Jim> He also did a little loop unrolling in test1 which made a
Jim> tremendous performance difference:
roadrunner> ./newtest1 10
Jim> 1000 10 4.20 190.48
roadrunner> ./test1 10
Jim> 1000 10 0.58 137.14
The numbers Richard got on his 300MHz (?) eb164 for this new version
of test1 are interesting, too (Richard, I hope you don't mind me
quoting your results):
ecoff (gcc version 2.7.1 off the red hat 3.0.3 cd)
1000 10 3.65 219.18
elf shared (gcc version 2.7.2 snapshot 960602)
1000 10 3.76 212.78
LD_BIND_NOW=1
1000 10 3.65 219.04
elf static (same)
1000 10 3.41 234.73
I'm not sure yet we understand why the "elf static" binary is that
much faster, but ELF performance isn't really something anybody has
had time yet to look into, so it may be that we just get lucky.
Now where does the improvement come from? Well, gcc either is not
agressive enough about using registers (of which the Alpha has plenty)
or its alias analysis is extremely conservative. The upshot of this
is that most loops in the tests I looked at are scheduled _exactly_
the way they are written in the sources---very often, a load is
immediately followed by a use. I looked at one function each in test1
and test3 and in both cases, just separating the loads from the stores
(and putting the actual operations in between) improved performance
tremendously.

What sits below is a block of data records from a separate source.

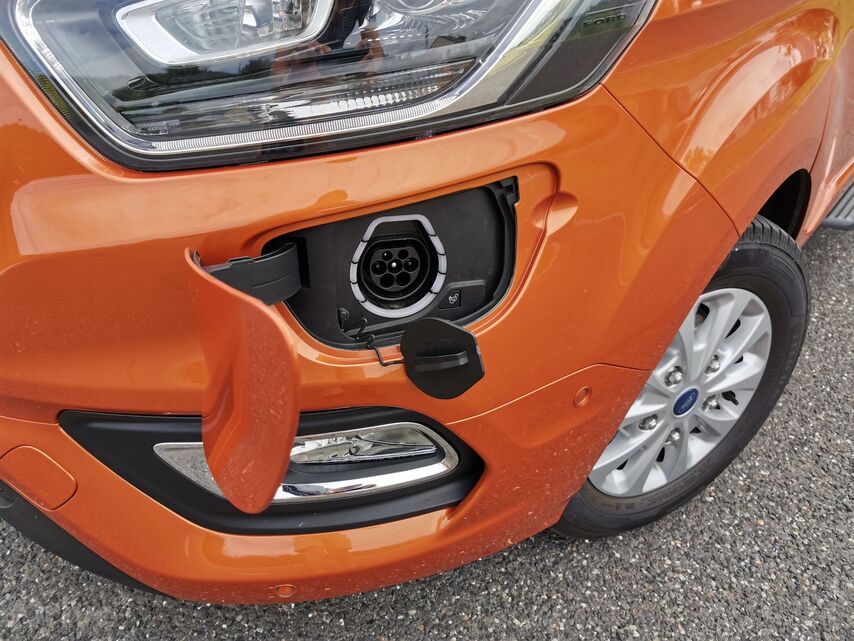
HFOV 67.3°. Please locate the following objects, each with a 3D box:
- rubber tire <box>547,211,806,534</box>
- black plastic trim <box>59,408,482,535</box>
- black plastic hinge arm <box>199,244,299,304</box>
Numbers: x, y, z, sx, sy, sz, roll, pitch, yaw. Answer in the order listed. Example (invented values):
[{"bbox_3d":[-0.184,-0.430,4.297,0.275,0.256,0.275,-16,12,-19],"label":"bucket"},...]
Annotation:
[{"bbox_3d":[0.411,0.097,1.212,0.680,0.680,0.214,-13,33,-23],"label":"rubber tire"},{"bbox_3d":[-0.170,0.161,0.725,0.463,0.128,0.100,3,30,2],"label":"black plastic trim"},{"bbox_3d":[-0.148,-0.036,0.561,0.095,0.046,0.033,-28,39,-34],"label":"black plastic hinge arm"}]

In test3, this reduced execution time of function
svmva() from 1.07 seconds down to 0.56 seconds on my Cabriolet (275MHz
21064a, the times where measured with gprof---so they should not be
taken literally, but the relative performance is usually accurate).
The overall improvement for test3 was less because I didn't have the
time to make the same kind of changes to the other functions.
To summarize:
(1) When using the DEC C compilers, be sure it's operating in ANSI C
mode (-std1)
(2) When using gcc, it may be necessary to spend some time optimizing
the code for the Alpha to get similar (or better) performance than
what DEC C achieves (cc -migrate -O4 -std1 or some such).
(3) gcc -O -Wall is a great assistant in tracking down 64-bit problems
in code.
So, please, do _not_ jump out of the window! (Or is that "into
window(s), these days?? ;-))
--david